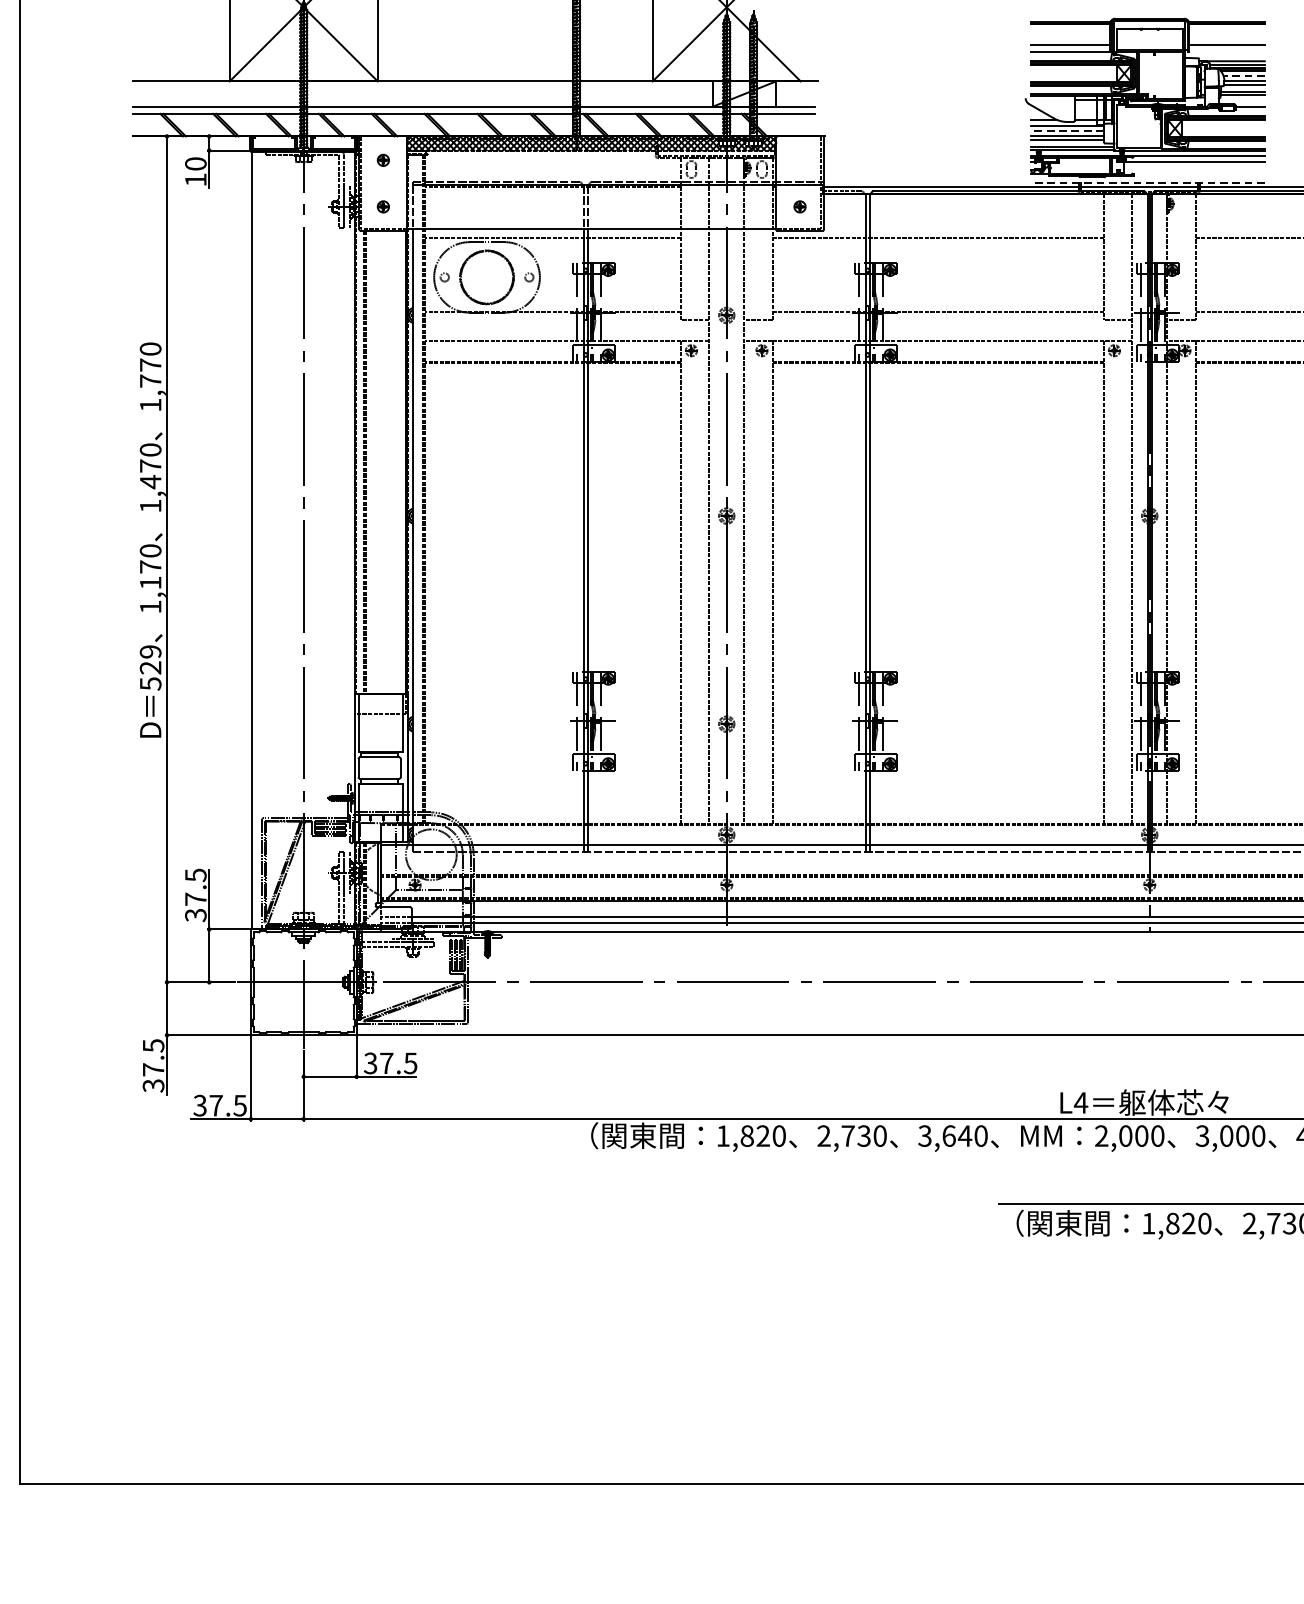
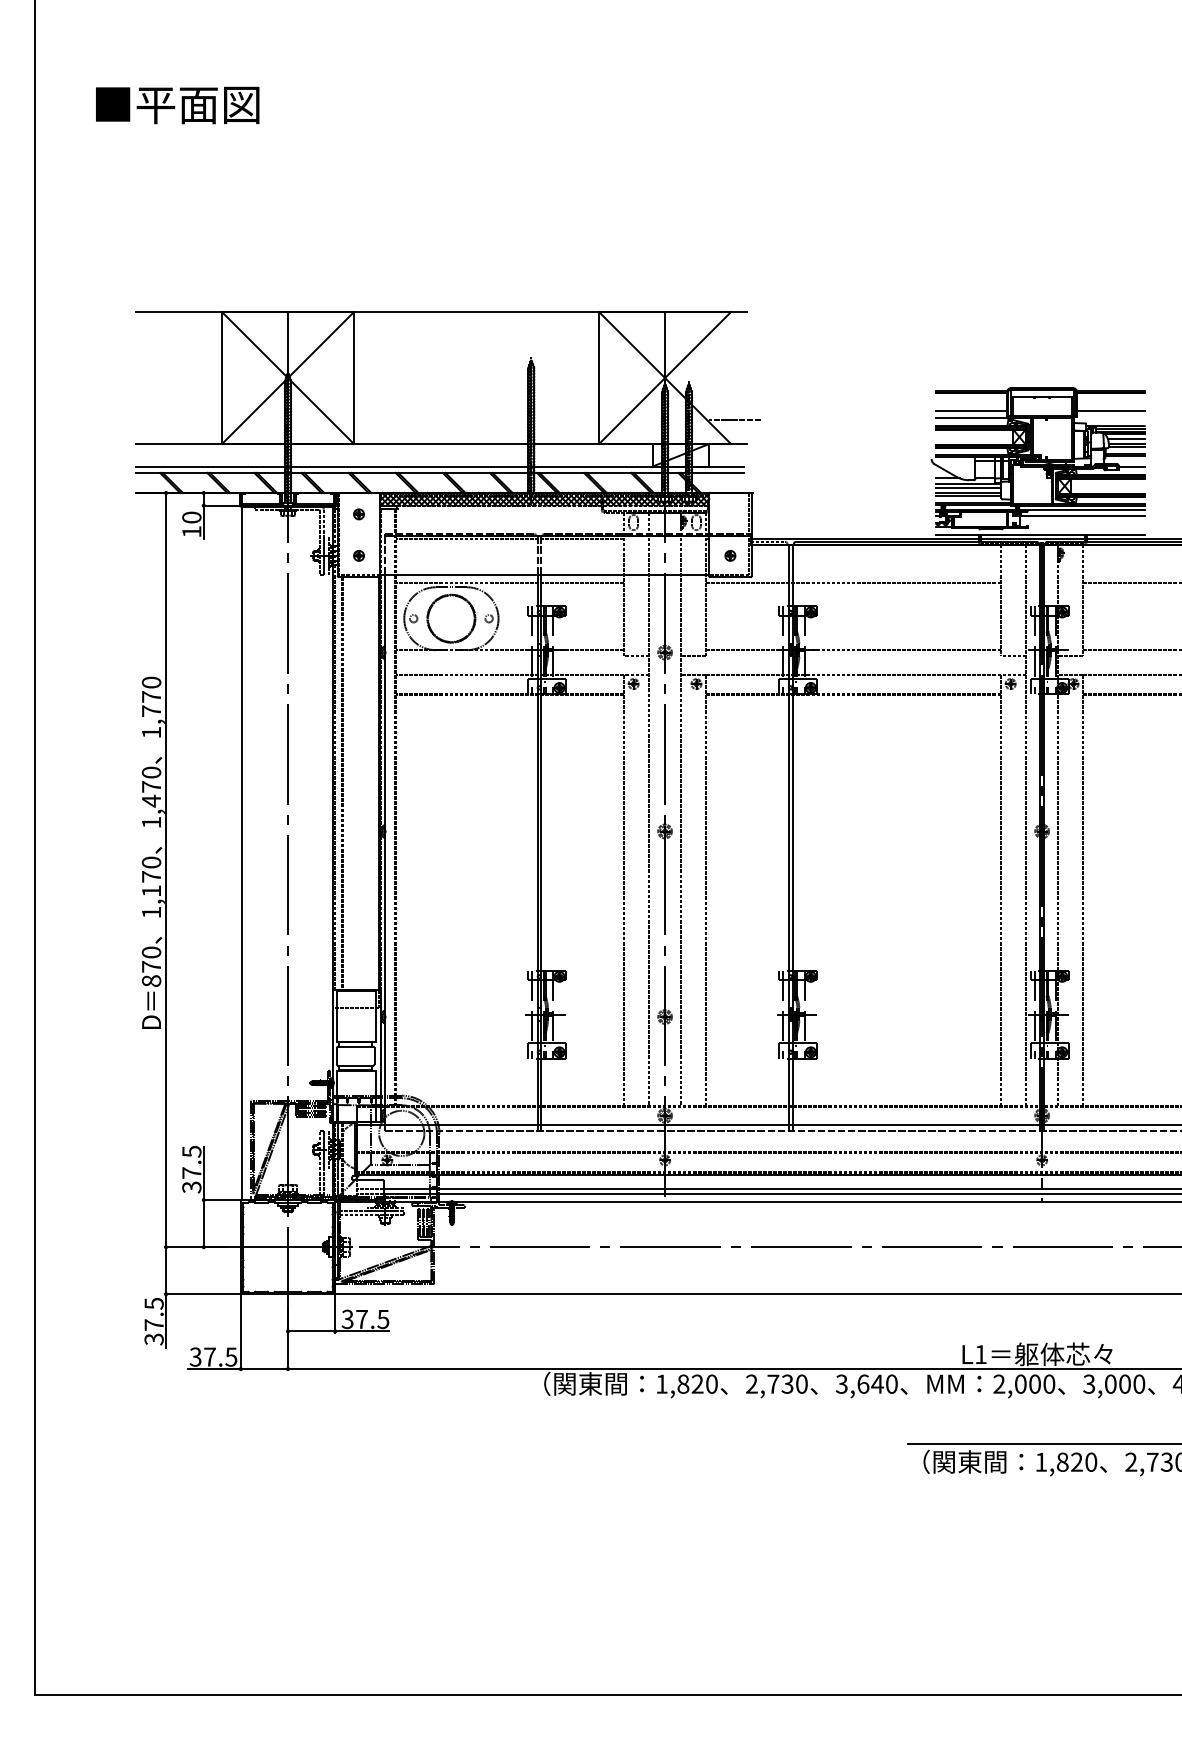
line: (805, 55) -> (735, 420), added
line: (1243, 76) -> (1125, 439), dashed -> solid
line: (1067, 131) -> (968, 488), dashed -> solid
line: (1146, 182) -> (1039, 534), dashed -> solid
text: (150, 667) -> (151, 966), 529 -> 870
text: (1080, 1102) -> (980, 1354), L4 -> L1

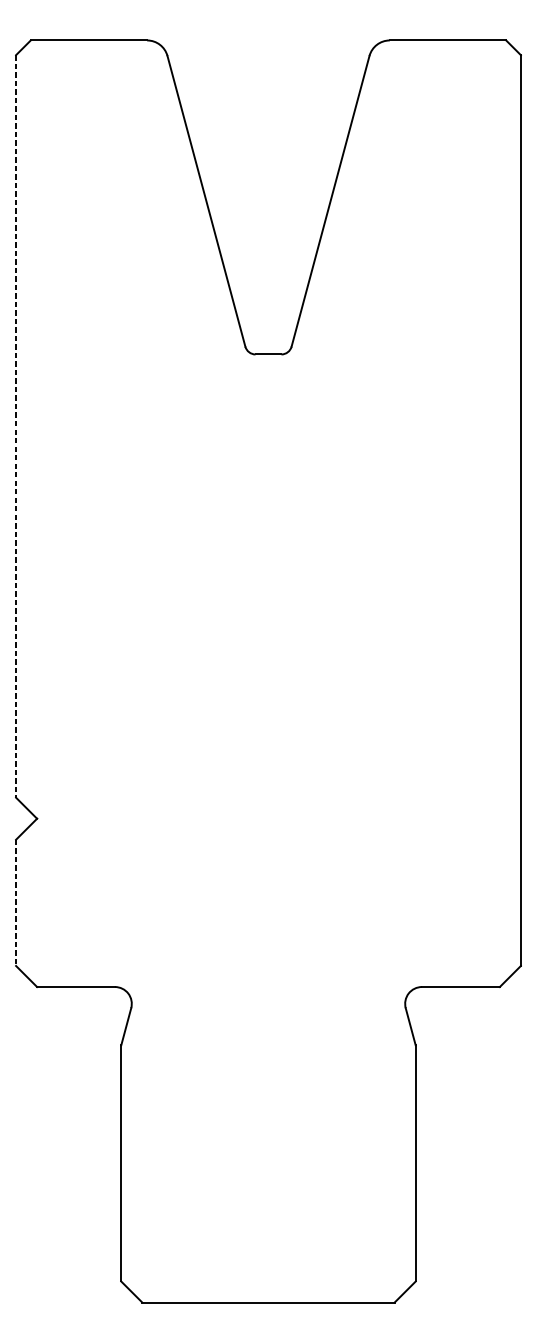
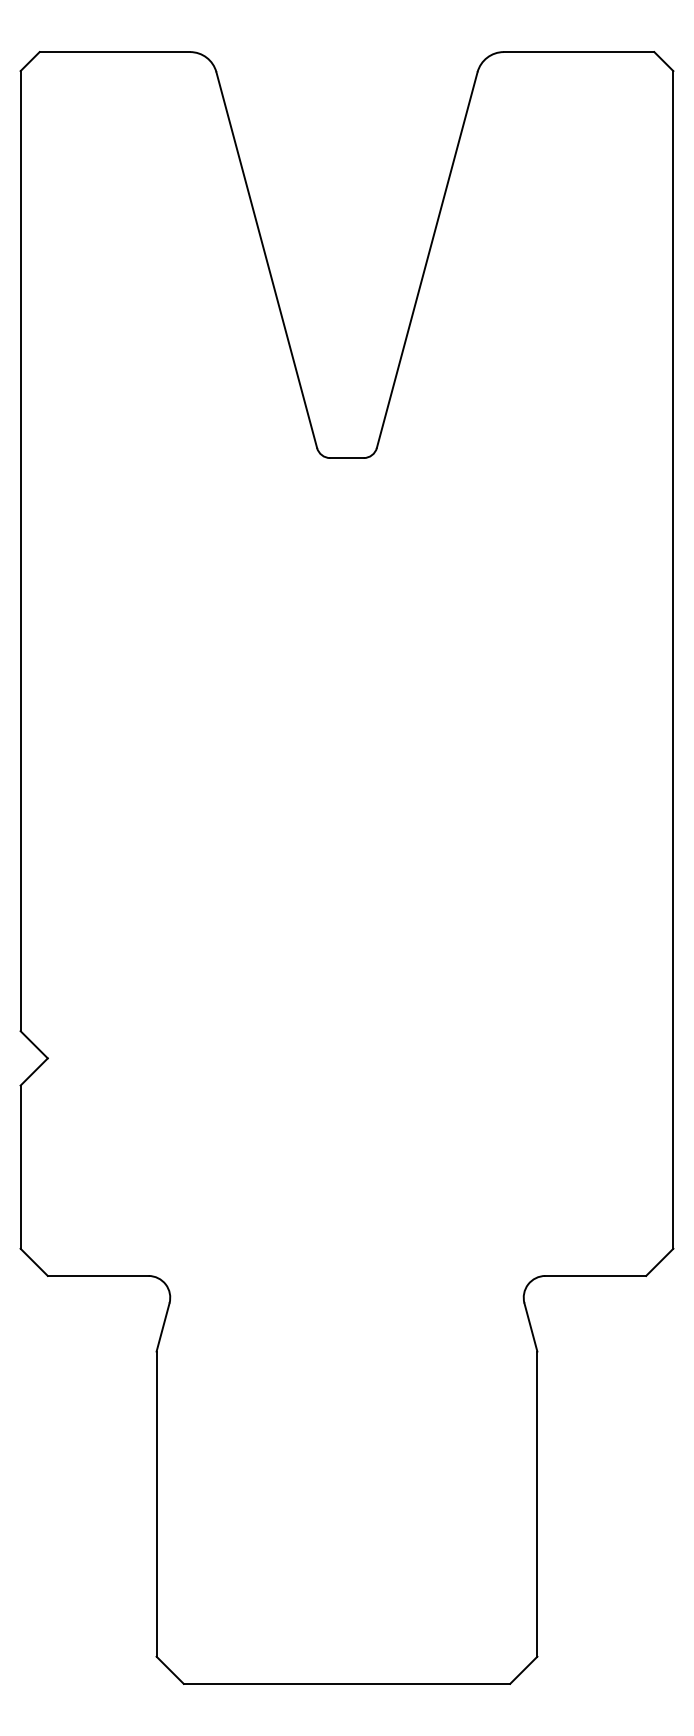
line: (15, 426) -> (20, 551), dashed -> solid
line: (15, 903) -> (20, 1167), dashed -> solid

What you need to do:
Write out exactly, and only, the lines running from the line with "text: (1080, 1102) -> (980, 1354), L4 -> L1" to the last line above, both included, with all pictures omitted.

Exercise solution:
text: (1080, 1102) -> (980, 1354), L4 -> L1

line: (15, 426) -> (20, 551), dashed -> solid
line: (15, 903) -> (20, 1167), dashed -> solid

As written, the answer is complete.